Lower interest rates amplify fiscally loosened and juiced-up financial conditions, causing Dollar liquidity to flood into risk assets.
Ed Yarden’s warning of a market melt-up looks prescient. All risk assets can roar if inflation persists, but real assets will prevail.
Short squeezes will become more aggressive as liquidity returns. [BT, the UK’s 17th largest company, rose by 17% yesterday because its new CEO had achieved cost-cutting plans earlier than expected.

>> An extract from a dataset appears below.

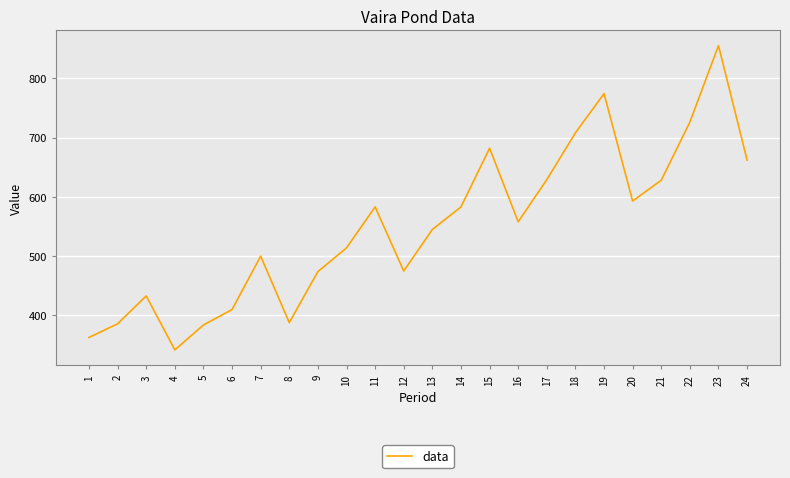

What is the difference between the values at 15 and 17?

53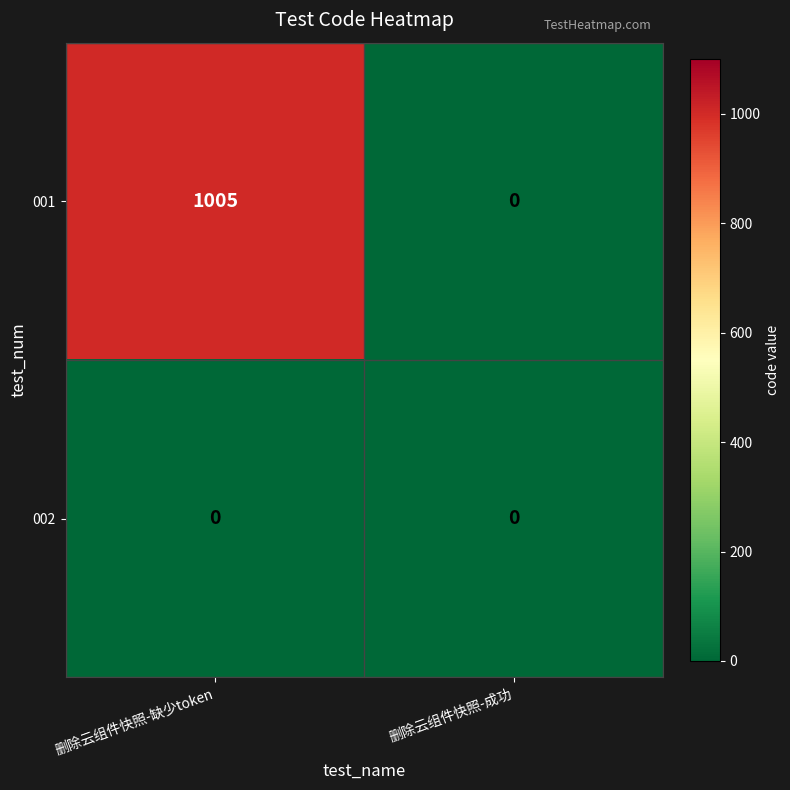

The value of 001 at 删除云组件快照-缺少token is 1005. True or false?

True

Allison Kirkby said, “I always love to squeeze the shorts . . . and prove them wrong.”]
Real Cost of Drinking
Douglas Adams wrote The Hitchhikers Guide to the Galaxy in 1979 when Elon Musk was 9 years old. That year, the average price of a pint was 34p. Ford Prefect’s offer to the barman at the Red Lion to keep the change from a fiver for six pints was an act of recklessness that could only result from a world-ending event. This is exactly the kind of behaviour witnessed in our financial markets today. With the average price of a pint approaching a fiver, it is only a matter of time before draught beer is removed from the UK’s inflation basket. I need a drink.